Columnistas

Lo dicen ellos…
Autor: Anibal Vallejo Rendón
28 de Enero de 2014


Como en la actual temporada taurina en Medellín empezaron en la primera corrida con el irrespeto por los toros  (más allá del que se le hace normalmente en la lidia) como lo fue el llegar a patear a uno de ellos, se están pasando de “Castaño”

Como en la actual temporada taurina en Medellín empezaron en la primera corrida con el irrespeto por los toros (más allá del que se le hace normalmente en la lidia) como lo fue el llegar a patear a uno de ellos, se están pasando de “Castaño” a oscuro. Es  el recuerdo que dejó en la afición ese torero español, Javier Castaño, tratar al animal a las patadas.

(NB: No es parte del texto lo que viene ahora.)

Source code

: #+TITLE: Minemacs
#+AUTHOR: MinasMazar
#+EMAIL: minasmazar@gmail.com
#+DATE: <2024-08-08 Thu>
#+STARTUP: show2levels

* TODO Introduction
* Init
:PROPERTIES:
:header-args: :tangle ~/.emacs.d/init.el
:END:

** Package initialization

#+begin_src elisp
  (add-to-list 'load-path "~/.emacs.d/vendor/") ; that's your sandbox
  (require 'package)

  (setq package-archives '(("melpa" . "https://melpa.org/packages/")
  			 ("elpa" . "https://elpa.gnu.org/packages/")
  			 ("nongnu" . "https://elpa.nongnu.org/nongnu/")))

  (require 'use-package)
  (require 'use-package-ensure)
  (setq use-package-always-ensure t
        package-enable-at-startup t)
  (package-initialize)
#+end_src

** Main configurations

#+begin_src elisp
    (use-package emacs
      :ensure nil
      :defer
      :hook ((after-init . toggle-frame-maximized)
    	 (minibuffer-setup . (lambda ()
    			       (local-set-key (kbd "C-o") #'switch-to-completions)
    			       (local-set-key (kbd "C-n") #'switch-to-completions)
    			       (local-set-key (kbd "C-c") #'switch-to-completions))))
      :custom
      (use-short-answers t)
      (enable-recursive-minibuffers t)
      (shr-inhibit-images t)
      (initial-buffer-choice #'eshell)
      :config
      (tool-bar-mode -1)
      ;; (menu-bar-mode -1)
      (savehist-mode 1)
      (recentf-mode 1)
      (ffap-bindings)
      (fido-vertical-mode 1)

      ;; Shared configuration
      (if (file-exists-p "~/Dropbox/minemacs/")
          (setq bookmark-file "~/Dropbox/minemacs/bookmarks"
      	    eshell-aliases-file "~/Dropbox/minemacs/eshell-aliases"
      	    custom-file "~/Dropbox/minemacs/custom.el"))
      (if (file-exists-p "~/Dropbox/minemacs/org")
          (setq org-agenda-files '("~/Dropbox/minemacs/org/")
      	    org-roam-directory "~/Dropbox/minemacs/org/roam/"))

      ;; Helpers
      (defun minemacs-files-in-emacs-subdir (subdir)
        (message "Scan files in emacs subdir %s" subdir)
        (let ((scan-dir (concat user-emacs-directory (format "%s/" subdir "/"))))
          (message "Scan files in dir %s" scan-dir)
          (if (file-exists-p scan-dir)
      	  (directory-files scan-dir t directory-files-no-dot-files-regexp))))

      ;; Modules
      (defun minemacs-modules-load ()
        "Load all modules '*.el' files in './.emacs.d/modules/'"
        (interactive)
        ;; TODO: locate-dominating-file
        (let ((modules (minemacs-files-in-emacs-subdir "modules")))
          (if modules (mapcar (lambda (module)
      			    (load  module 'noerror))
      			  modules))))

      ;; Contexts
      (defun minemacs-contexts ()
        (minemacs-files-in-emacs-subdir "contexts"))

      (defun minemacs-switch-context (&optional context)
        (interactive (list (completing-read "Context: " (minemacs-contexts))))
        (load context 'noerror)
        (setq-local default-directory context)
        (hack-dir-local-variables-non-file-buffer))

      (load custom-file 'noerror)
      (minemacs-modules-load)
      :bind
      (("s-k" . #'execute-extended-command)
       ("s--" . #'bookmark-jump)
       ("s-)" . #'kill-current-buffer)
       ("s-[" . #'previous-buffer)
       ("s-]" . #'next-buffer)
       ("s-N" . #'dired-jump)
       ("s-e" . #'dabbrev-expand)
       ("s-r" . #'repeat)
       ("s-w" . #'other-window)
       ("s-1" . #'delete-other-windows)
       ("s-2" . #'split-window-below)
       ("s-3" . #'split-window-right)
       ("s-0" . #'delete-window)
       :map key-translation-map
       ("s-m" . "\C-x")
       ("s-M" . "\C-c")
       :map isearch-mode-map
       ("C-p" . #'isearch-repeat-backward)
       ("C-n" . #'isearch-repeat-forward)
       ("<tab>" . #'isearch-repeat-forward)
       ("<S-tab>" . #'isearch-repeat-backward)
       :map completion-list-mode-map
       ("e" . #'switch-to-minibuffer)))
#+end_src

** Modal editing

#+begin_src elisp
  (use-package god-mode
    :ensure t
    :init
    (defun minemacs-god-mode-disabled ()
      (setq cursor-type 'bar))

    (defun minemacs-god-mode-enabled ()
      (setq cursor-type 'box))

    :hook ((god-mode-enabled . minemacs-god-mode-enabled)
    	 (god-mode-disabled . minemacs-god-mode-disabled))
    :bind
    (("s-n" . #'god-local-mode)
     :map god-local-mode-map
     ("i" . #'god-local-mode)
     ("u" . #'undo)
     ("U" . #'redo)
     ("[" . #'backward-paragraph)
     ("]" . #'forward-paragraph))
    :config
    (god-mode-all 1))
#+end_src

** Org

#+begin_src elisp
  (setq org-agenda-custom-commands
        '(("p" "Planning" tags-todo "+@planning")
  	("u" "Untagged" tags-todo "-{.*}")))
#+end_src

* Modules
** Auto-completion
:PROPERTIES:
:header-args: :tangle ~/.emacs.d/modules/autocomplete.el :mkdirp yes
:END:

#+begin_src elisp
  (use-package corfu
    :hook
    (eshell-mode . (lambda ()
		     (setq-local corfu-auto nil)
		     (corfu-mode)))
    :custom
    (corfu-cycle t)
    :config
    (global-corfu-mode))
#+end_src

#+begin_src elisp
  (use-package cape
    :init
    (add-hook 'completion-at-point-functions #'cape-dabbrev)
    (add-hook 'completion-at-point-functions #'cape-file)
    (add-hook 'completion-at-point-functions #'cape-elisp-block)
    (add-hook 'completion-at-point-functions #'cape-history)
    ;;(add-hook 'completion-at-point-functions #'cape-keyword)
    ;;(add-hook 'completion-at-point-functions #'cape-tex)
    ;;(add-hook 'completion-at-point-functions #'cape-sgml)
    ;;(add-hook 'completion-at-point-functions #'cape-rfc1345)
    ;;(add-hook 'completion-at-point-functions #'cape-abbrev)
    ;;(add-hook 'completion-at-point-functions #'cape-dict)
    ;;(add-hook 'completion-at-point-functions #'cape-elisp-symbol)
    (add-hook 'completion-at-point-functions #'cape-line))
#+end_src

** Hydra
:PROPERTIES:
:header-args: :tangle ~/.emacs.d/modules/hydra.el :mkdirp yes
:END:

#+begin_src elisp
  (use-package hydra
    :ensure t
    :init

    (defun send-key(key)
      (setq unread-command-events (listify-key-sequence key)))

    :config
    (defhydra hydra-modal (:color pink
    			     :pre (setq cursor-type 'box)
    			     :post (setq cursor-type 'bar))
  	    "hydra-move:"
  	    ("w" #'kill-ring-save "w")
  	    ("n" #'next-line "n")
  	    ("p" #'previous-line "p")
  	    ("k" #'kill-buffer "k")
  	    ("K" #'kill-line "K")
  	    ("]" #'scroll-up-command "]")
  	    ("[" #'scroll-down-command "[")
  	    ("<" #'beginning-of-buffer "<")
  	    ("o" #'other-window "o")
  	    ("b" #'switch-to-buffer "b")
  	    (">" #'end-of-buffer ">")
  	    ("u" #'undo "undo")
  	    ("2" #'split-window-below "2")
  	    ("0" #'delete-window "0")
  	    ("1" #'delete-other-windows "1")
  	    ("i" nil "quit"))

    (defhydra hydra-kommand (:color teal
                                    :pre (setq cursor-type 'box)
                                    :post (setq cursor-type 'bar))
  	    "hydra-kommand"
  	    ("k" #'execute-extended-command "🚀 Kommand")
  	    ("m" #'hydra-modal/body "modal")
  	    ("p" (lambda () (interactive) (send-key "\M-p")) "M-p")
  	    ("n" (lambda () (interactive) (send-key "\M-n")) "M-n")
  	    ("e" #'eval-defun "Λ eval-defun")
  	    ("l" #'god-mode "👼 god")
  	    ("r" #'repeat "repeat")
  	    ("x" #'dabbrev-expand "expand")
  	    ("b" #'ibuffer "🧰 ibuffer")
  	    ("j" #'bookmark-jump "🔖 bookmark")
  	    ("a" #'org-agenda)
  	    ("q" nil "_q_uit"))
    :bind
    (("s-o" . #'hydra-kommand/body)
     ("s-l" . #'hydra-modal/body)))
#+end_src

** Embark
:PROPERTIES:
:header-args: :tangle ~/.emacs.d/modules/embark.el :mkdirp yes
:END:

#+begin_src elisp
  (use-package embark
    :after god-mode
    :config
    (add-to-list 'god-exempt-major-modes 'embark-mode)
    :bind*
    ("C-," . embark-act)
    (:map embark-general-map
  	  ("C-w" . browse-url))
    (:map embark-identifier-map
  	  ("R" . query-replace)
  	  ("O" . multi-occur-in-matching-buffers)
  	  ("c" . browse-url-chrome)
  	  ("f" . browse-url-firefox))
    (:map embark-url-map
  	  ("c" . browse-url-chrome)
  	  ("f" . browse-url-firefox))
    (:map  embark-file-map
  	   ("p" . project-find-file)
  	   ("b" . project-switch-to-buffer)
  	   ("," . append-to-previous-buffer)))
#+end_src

Si se exceden en la puya contraviniendo el cambio de tercio, ¿qué les podrá importar el patearlo? El fútbol y el toreo tienen reglamentos que en rigor deben de ser respetados y en el primero las infracciones se hacen públicas.  Se anota que sí hay afición (siete mil asistentes a la primera corrida) pero no apoyo, (El MUNDO, Pensándolo bien, 21 de enero de 2014).


Mal empezó esta temporada y para complementar la información referida son válidas  las opiniones de un aficionado conocedor como lo fue “El Picador”, que no han perdido vigencia. Gabriel Castro se llamaba, quien decía no ser técnico ni autoridad en la materia y por los años cuarenta del siglo pasado escribió un librito (por lo pequeño) titulado Breve historia del toreo en Medellín, editado en la Imprenta departamental (sin fecha) basado en muchas cuartillas salidas de su pluma en el afán investigativo muy bien documentado.  


Decía El Picador: “entre toda esa afición, existe apenas una parte de público que pudiéramos llamar buena. El 99% de los espectadores va a la fiesta por la fiesta misma. Por el bullicio. Por la alegría. Por los tragos. Por la bravura o mansedumbre de los toros. Por el arrojo o cobardía de los lidiadores. Poco más les importa que éstos sean artísticos o diestros de verdad, ya que para ellos todo su interés consiste en que se arrimen, así sea estúpida o temerariamente. Aquí un fracaso inmenso les satisface más que una espléndida tarde. Van en busca de la tragedia. Muy pocos se dan cuenta de las condiciones de las reses, lo mismo que de la cantidad de arte con que cada torero se juega la vida. El saber torero, el estilo, la galanura de los diestros, no vale la pena, si estas cosas no van acompañadas de bárbaros desplantes y martingalas imbéciles. Decir toros entre nosotros, pues, es decir parranda general. Contado es el individuo que sabe apreciarlos como es debido, a valorarlos en toda su esplendidez magnífica…”


En el recuerdo de las plazas que hubo en Medellín al referirse a la de Flórez, bosquejó la cuadrilla que inauguró “aquella sucia y pésima plaza” y contó entonces que “Veneno (Manuel Criado) poseía algunos conocimientos en tauromaquia, pero el miedo no le dejaba hacer nada. El público lo miró desde un principio con marcada ojeriza”. “Chatillo” (Froilán Pérez) “tenía sangre torera, pero estaba en ese entonces muy novicio”. “Cocherito” (Federico García) “oyó algunas palmas, más por la elegancia de sus movimientos y la gallardía de su apostura que por sus méritos como toreador”. Y “el pobre Cuco (José López) era insignificante”. Nos estamos refiriendo a la lejana fecha de 1905.


Como que las cosas poco han cambiado y ahora no es tan fácil armar los carteles. Andan buscando a un novillero que estaba comprometido para el dos de febrero con el cual han perdido comunicación los organizadores. Otros dos, colombiano y español, ausentes por lesiones. Los toros chicos y los toreros bravos imponiendo sus condiciones. Para no hablar sobre la relación con  los monosabios.